Saturday 23 June 2018

midsummertime sadness


In contrast to this, I wanted to write about a bout of summertime sadness that surfaced this week. Because even though I'm still happy about summer and excited about all the tiny things I have planned, I have layers and I'm also feeling sad. Maybe it isn't summer related at all, but that's how it started.

Yesterday I was happy to be spending Midsummer alone at home, watching football. Until I saw people I know post about their bonfires and time spent with friends and family on social media. I used to spend all my Midsummers as a child with my best friend and her extended family, waiting all night for the bonfire, eating campfire foods, getting up to all kinds of strange childhood mischief. I haven't cared for Midsummer as much after I stopped being part of that and we didn't have any real family Midsummer traditions or I just don't know of them because I was never there. Seeing others' Midsummer activities just filled me with a longing for those times and made me feel sad this year. Sad for not having some of those people from way back then in my life anymore, sad for not really being part of a family - whether that be my own or someone else's, sad for living in a city where I know nobody, sad for not having much going on in my life, sad for not being well enough. I still feel sad, not as overwhelmingly as yesterday, but still sad.
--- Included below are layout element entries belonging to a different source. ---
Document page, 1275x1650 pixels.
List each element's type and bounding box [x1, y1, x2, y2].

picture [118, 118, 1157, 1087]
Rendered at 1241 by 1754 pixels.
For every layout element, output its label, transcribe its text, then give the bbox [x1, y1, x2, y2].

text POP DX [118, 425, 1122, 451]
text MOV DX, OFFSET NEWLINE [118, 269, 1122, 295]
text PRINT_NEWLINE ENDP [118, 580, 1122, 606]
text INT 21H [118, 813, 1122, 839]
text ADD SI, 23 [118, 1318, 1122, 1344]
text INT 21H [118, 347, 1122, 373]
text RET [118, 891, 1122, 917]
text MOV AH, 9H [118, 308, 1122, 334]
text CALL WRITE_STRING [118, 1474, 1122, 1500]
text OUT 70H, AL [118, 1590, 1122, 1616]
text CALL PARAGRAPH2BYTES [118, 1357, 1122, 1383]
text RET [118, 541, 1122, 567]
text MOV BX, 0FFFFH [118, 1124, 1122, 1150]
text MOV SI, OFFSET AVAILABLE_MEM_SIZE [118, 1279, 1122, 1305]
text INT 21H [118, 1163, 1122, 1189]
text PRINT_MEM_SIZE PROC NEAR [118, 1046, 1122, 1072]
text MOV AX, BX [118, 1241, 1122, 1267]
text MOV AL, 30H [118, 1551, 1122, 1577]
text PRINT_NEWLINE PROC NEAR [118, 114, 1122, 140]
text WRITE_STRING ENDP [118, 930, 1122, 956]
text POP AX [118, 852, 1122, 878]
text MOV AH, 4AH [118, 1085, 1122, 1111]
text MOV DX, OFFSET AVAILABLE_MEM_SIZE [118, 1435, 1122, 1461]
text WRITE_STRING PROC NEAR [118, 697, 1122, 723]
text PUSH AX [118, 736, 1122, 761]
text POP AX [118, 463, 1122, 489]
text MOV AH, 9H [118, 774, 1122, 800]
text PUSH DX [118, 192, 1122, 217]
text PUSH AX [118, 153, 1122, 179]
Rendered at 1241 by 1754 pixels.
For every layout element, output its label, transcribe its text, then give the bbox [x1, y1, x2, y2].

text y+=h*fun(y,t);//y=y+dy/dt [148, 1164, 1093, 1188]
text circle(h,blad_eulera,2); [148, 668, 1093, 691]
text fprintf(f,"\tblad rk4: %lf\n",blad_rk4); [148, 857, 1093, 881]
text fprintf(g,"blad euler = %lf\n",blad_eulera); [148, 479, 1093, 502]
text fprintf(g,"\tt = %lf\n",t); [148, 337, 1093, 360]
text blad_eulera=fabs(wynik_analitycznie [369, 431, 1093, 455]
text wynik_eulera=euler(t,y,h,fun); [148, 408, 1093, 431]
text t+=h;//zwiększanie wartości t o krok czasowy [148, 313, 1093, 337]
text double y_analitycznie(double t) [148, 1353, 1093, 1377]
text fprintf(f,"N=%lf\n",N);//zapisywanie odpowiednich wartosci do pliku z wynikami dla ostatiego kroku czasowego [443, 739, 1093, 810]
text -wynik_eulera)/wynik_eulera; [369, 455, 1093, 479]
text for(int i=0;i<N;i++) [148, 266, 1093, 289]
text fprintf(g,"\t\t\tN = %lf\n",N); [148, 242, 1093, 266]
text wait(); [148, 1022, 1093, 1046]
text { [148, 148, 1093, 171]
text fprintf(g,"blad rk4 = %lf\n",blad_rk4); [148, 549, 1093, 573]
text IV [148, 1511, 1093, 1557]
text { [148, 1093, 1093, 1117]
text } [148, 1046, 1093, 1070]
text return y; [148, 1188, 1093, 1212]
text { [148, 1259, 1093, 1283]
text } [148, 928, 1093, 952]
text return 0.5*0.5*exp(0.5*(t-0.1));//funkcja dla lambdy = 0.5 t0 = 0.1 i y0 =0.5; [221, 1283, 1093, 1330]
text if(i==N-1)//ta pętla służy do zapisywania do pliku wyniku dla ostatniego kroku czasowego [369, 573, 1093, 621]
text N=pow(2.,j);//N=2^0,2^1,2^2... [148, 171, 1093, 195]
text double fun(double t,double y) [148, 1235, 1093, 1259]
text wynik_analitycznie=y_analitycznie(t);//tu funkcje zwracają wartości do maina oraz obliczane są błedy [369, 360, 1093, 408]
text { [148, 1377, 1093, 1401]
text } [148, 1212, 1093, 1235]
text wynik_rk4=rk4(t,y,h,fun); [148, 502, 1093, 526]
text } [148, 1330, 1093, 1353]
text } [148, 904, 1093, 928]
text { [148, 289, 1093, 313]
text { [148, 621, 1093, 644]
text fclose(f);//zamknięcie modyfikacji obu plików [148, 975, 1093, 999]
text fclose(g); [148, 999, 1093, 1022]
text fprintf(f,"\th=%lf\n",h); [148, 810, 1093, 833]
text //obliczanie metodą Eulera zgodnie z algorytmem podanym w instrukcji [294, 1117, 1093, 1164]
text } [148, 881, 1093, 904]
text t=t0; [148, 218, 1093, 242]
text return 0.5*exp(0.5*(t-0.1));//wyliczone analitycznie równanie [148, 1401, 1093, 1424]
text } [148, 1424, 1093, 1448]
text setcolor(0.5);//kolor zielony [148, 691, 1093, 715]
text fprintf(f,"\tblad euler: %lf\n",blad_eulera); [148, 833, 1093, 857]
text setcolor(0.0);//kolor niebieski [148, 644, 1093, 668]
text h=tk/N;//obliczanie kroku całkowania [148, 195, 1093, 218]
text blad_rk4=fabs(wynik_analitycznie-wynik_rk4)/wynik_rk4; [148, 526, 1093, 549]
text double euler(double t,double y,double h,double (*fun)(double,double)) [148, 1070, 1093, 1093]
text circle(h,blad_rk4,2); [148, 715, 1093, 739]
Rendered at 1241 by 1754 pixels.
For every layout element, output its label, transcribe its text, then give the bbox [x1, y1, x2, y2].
This is not what my feelings are like often. Most of the time I really enjoy being on my own, doing my own thing. But now it's somehow feeling like it's not an option I can choose like before but an inevitable status quo. And a lot of that has to do with my health being poorer than usual this whole year so far, resulting in more bedridden days than ever and me not being able to enjoy that alone time by doing things I like and usually engage myself in. So, while I had planned to have a summer at home enjoying the little things in life, it has been a summer of just staying home alone. And "at home" hasn't included adventuring in my city or doing much else. It seems I'm stuck between everything not being as good as it used to be and everything not getting better for the future. I wasn't able to go back to my mum's to spend a Midsummer reminiscent of the past (something like this or this). I wasn't able to be in London either for an interview to build for the future (so instead I digged out these old photos of my London favourite, Regent's Park). Thinking about summers past with nostalgia and also seeing others still spending their summers like that certainly did not help in making my current state feel so empty.



Honestly, this is not meant to be a "oh, I feel sorry for myself, you should feel sorry for me too" post. Because I don't feel sorry for myself, and I don't want anyone to feel sorry for me. This is just reality at the minute and it's good to recognize that I am maybe not in a good place in my life right now. Which is something I had not considered before. While it's okay to feel sad, I also see this as an opportunity to get better and plan for the rest of the year. We're half-way through it after all. So after I'm done with feeling sad, I'm going to see what I can change. And focus on the things that can be changed instead of those that I have no control over. Which is a good thing to keep in mind for anyone. I have a tendency for being nostalgic about the past, and longing for things to be like they used to. But I think identifying the things from the past that were loved and are missed the most and implementing them into the present is much more helpful than wallowing in nostalgia and thinking everything is miserable now. Especially since not everything is miserable now. I'm just going to be sad for a while before I fully want to find, see and experience the happier and more exciting things in this summer and in this life.